The relationship between the cannabis plant and humankind goes back many, many years. But where did it originate? Could genomic research determine its origins?
You will be hard-pressed to find a plant that is as dynamic as the cannabis plant, which is why it’s been so popular among humans for so long.
Humans all over the world have used the cannabis plant to make clothing and other textiles for centuries, as well as using cannabis for medical purposes.
By comparison, cannabis use for recreational purposes is a relatively new phenomena. However, it has also occurred for many, many years.
Historically, researchers thought that cannabis was first domesticated in Central Asia.

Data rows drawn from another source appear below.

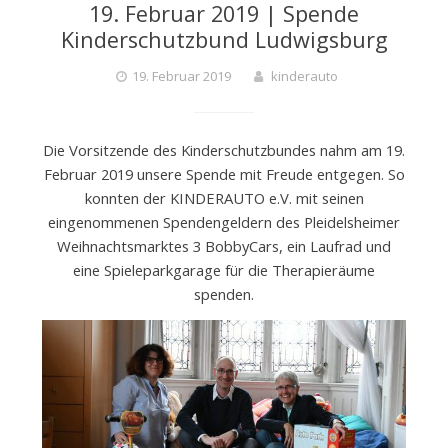
19. Februar 2019 | Spende
D
Kinderschutzbund Ludwigsburg
19. Februar 2019
kinderauto
E
Die Vorsitzende des Kinderschutzbundes nahm am 19.
R
Februar 2019 unsere Spende mit Freude entgegen. So
konnten der KINDERAUTO e.V. mit seinen
eingenommenen Spendengeldern des Pleidelsheimer
A
Weihnachtsmarktes 3 BobbyCars, ein Laufrad und
eine Spieleparkgarage für die Therapieräume
U
spenden.
T
O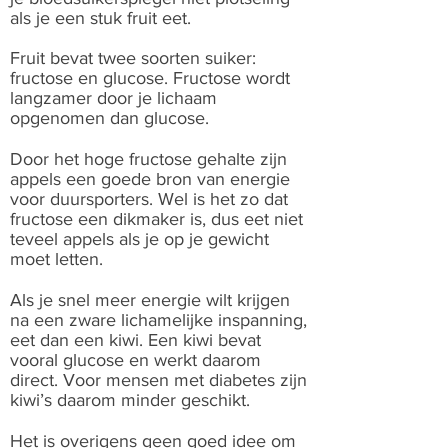
als je een stuk fruit eet.
Fruit bevat twee soorten suiker:
fructose en glucose. Fructose wordt
langzamer door je lichaam
opgenomen dan glucose.
Door het hoge fructose gehalte zijn
appels een goede bron van energie
voor duursporters. Wel is het zo dat
fructose een dikmaker is, dus eet niet
teveel appels als je op je gewicht
moet letten.
Als je snel meer energie wilt krijgen
na een zware lichamelijke inspanning,
eet dan een kiwi. Een kiwi bevat
vooral glucose en werkt daarom
direct. Voor mensen met diabetes zijn
kiwi’s daarom minder geschikt.
Het is overigens geen goed idee om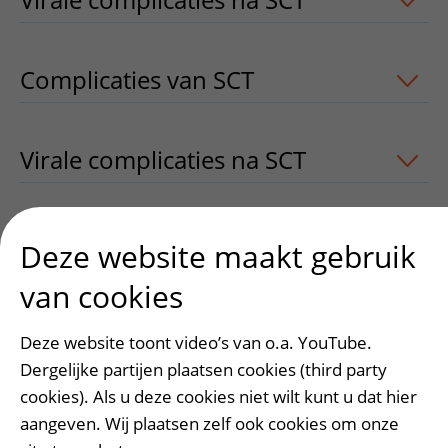
Complicaties van SCT
uitklapper, klik 
Virale complicaties na SCT
uitklapper, 
Complicaties van SCT
uitklapper, klik 
Deze website maakt gebruik
van cookies
Deze website toont video’s van o.a. YouTube.
Heeft deze informatie u geholpen?
Dergelijke partijen plaatsen cookies (third party
Ja
Nee
cookies). Als u deze cookies niet wilt kunt u dat hier
aangeven. Wij plaatsen zelf ook cookies om onze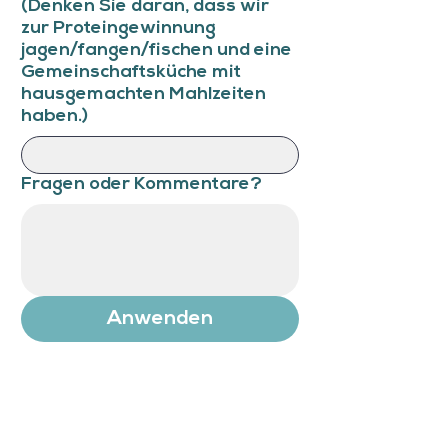
(Denken Sie daran, dass wir
zur Proteingewinnung
jagen/fangen/fischen und eine
Gemeinschaftsküche mit
hausgemachten Mahlzeiten
haben.)
Fragen oder Kommentare?
Anwenden
Willkommen im Land der Ureinwohner!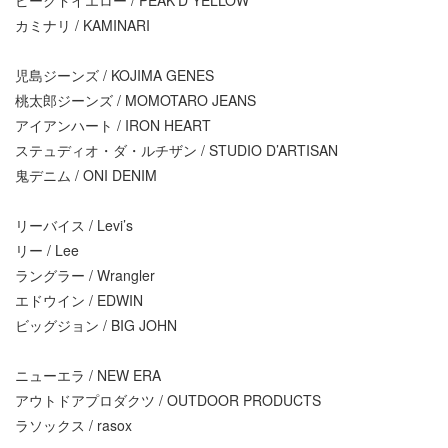
ピークドイエロー / PEAK’D YELLOW
カミナリ / KAMINARI
児島ジーンズ / KOJIMA GENES
桃太郎ジーンズ / MOMOTARO JEANS
アイアンハート / IRON HEART
ステュディオ・ダ・ルチザン / STUDIO D’ARTISAN
鬼デニム / ONI DENIM
リーバイス / Levi’s
リー / Lee
ラングラー / Wrangler
エドウイン / EDWIN
ビッグジョン / BIG JOHN
ニューエラ / NEW ERA
アウトドアプロダクツ / OUTDOOR PRODUCTS
ラソックス / rasox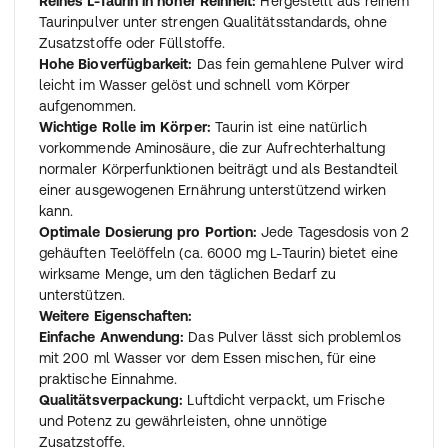
Reines L-Taurin in hoher Reinheit:
Hergestellt aus reinem
Taurinpulver unter strengen Qualitätsstandards, ohne
Zusatzstoffe oder Füllstoffe.
Hohe Bioverfügbarkeit:
Das fein gemahlene Pulver wird
leicht im Wasser gelöst und schnell vom Körper
aufgenommen.
Wichtige Rolle im Körper:
Taurin ist eine natürlich
vorkommende Aminosäure, die zur Aufrechterhaltung
normaler Körperfunktionen beiträgt und als Bestandteil
einer ausgewogenen Ernährung unterstützend wirken
kann.
Optimale Dosierung pro Portion:
Jede Tagesdosis von 2
gehäuften Teelöffeln (ca. 6000 mg L-Taurin) bietet eine
wirksame Menge, um den täglichen Bedarf zu
unterstützen.
Weitere Eigenschaften:
Einfache Anwendung:
Das Pulver lässt sich problemlos
mit 200 ml Wasser vor dem Essen mischen, für eine
praktische Einnahme.
Qualitätsverpackung:
Luftdicht verpackt, um Frische
und Potenz zu gewährleisten, ohne unnötige
Zusatzstoffe.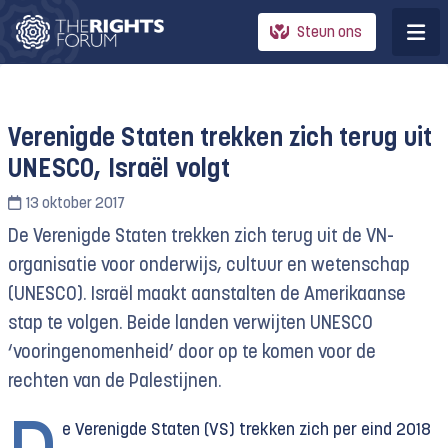
Steun ons
Verenigde Staten trekken zich terug uit
UNESCO, Israël volgt
13 oktober 2017
De Verenigde Staten trekken zich terug uit de VN-
organisatie voor onderwijs, cultuur en wetenschap
(UNESCO). Israël maakt aanstalten de Amerikaanse
stap te volgen. Beide landen verwijten UNESCO
‘vooringenomenheid’ door op te komen voor de
rechten van de Palestijnen.
e Verenigde Staten (VS) trekken zich per eind 2018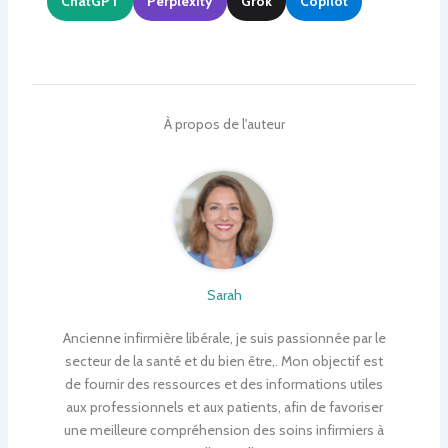
ChatGPT
Perplexity
Grok
Copilot
À propos de l'auteur
Sarah
Ancienne infirmière libérale, je suis passionnée par le
secteur de la santé et du bien être,. Mon objectif est
de fournir des ressources et des informations utiles
aux professionnels et aux patients, afin de favoriser
une meilleure compréhension des soins infirmiers à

A new study suggests that may not be accurate.
Is China the Birthplace of Domesticated Cannabis?
A team of international researchers recently sequenced and analyzed over 100 cannabis genomes in an attempt to try to pinpoint the start of humans domesticating cannabis.
After looking over the compiled information, the researchers concluded that the cannabis plant was likely not domesticated in Central Asia, but rather in East Asia (China).
The analysis applies to both hemp-grade cannabis as well as cannabis with higher THC levels, and researchers believe that domestication started roughly 12,000 years ago.
As part of the study, researchers compared samples of feral cannabis from Switzerland, China, India, Pakistan, and Peru as well as samples from “commercial” sources.
The compiling of samples and related study took place over the course of four years.
China’s Long History With the Cannabis Plant
To anyone that is familiar with China’s long history with the cannabis plant, the results of this study are likely not too surprising.
After all, Chinese pottery dating back to 10,000 BC included imprints of hemp fiber and hemp cloth is thought to have originated in China during the Chou Dynasty.
China is also believed to be the first place that cannabis was used for medical purposes, with cannabis being listed among the “50 Fundamental Herbs of Traditional Chinese Medicine.”
The sad irony is that China currently prohibits cannabis, with the exception of hemp, and people caught possessing, selling, and/or cultivating cannabis face stiff penalties.